__WHAT THE EXERCISE ASKS__. Nothing but the lines below between the line holding "今まで治療のために歯科医院" and the line holding "そして、今後あなたがどのよう", inclusive, should appear in the answer, each set down exactly.

** Opening EXERCISE DATA block **

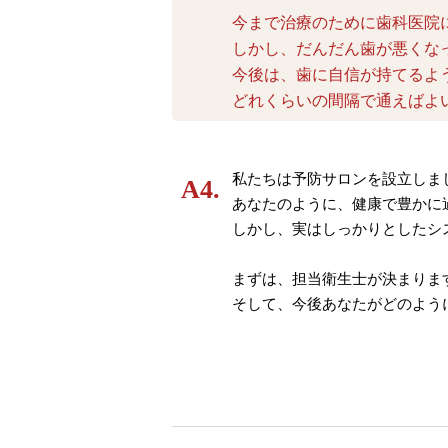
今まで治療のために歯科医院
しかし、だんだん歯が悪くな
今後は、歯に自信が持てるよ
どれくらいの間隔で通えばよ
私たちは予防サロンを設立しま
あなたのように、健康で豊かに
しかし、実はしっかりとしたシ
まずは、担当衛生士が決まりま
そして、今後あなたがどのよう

** Closing EXERCISE DATA block **
** Opening EXERCISE DATA block **

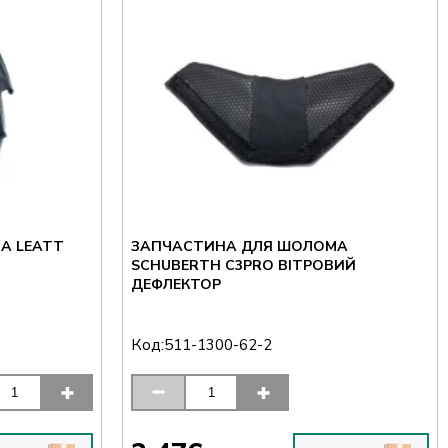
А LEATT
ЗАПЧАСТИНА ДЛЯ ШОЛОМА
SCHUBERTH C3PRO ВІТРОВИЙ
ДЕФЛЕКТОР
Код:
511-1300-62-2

** Closing EXERCISE DATA block **

__ANSWER SECTION__.
今まで治療のために歯科医院
しかし、だんだん歯が悪くな
今後は、歯に自信が持てるよ
どれくらいの間隔で通えばよ
私たちは予防サロンを設立しま
あなたのように、健康で豊かに
しかし、実はしっかりとしたシ
まずは、担当衛生士が決まりま
そして、今後あなたがどのよう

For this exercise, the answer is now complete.